Count every line in the following listing that contains "Accept", then report that count with nothing added.
##### ENTRIES PROVIDED
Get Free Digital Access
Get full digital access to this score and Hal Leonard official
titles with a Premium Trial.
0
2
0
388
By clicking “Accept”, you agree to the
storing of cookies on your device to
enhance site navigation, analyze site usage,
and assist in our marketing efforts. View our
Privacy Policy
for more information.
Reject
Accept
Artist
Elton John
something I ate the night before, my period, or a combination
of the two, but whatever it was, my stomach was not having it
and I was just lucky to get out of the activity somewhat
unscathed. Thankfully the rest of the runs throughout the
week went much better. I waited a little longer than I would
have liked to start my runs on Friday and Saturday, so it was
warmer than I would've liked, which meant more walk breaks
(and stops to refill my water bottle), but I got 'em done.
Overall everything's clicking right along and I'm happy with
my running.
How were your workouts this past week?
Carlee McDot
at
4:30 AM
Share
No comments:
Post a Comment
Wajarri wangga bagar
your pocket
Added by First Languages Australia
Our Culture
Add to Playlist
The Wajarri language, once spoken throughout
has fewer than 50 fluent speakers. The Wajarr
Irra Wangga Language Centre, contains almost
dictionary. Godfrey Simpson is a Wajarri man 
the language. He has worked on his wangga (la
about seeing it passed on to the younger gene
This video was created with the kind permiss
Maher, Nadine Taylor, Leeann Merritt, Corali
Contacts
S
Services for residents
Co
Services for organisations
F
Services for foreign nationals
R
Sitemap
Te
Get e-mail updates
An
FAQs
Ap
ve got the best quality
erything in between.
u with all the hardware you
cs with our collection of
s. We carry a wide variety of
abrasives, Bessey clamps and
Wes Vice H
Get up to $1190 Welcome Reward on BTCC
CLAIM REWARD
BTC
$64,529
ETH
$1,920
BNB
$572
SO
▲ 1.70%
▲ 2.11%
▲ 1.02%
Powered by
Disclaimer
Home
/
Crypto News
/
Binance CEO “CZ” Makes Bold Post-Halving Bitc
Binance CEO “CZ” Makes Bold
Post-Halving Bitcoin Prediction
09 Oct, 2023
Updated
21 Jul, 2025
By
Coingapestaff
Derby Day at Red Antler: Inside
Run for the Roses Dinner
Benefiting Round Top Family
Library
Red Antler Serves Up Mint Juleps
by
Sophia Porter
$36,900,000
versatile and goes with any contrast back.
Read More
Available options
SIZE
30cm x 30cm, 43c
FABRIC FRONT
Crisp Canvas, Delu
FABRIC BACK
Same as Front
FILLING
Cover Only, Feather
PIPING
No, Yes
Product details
##########
SOLUTION TO THE PROBLEM
2